Letter to the Editor: John Fulton
John Fulton:
In my first year as a trainer, 1973, I sent a horse of mine named Big Whippendeal from Monmouth Park to Belmont for a Grade II 1 1/2-mile stake race for 3-year-olds in September and Mr. Jerkens let me come into his barn to prepare for the race. Barry Weisbord and Alan Goldberg were walking hots for him and that is where we met.
Mr. Jerkens and I were stabled next to each other at Hialeah that year and we spent afternoons grazing horses together. I listened to every word that he said and learned a lot from him. I think that he liked me because he saw that I had almost all of my horses in ice tubs on a daily basis and that was a therapy that he used a lot.
Back to Big Whippendeal, he hadn’t run for a while so I wanted to get a good work into him for a race at that distance.
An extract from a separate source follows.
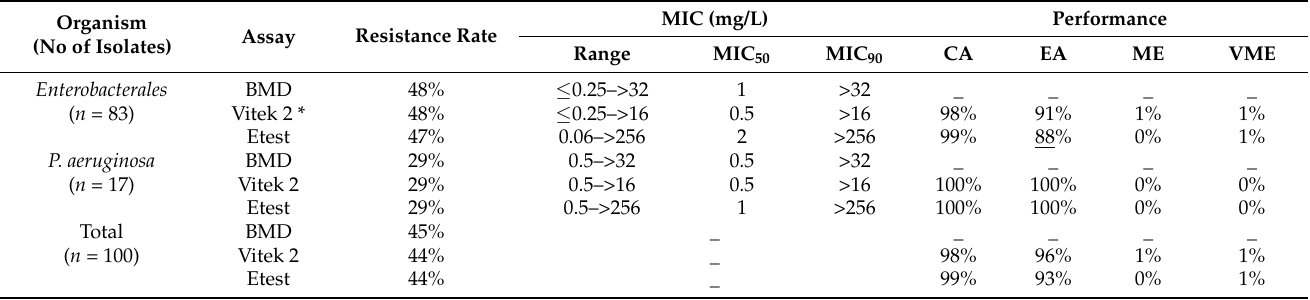
Table 3. Comparison of testing methods for the determination of susceptibility of Enterobacterales and P. aeruginosa isolates to ceftolozane/tazobactam according to the current EUCAST breakpoints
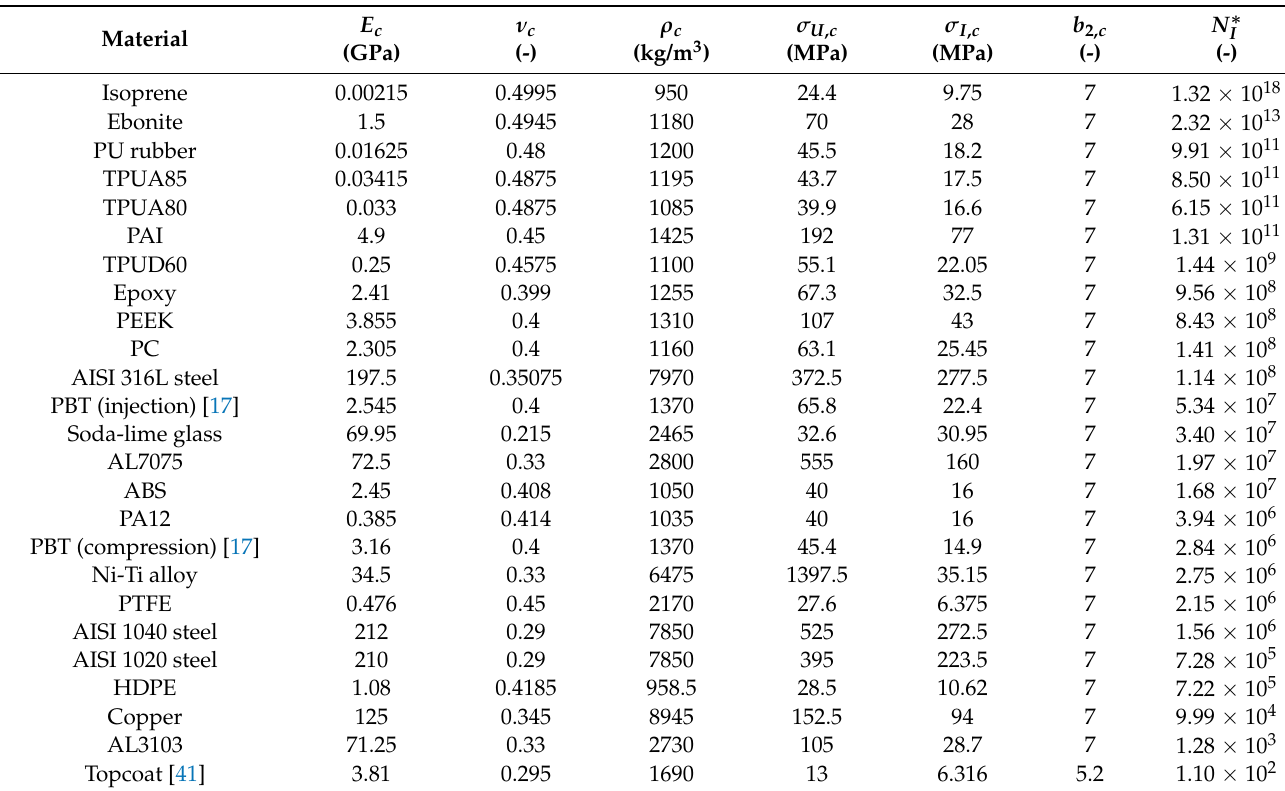
Table 2. Material parameters and lifetimes according to the Springer model for arbitrary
I brought the jockey out and asked him to go a good, steady mile on the turf. He totally blew the work, going seven furlongs at more or less a two minute lick.
I returned to the barn distraught and was talking to the Chief about what happened. He told me that, if it was his horse, he would walk him a bit and take him back to the track to work again, but since I was only 20-years-old and just beginning, I had better not as they would run me out of town if he did not perform well. I ran the horse off of that work and he led all of the way only to be caught by Amen 11 in the last stride. We finished second. If the horse were in the hands of the Chief he would have won.
I have been around a lot of great trainers, but I don’t know of any other who understood his horses as well as Mr. Jerkens. There was never a routine with his horses, it was just tremendous instinct that we haven’t seen in very many trainers in my lifetime. Awesome horseman and a very kind person, who loved to help people starting out in the industry.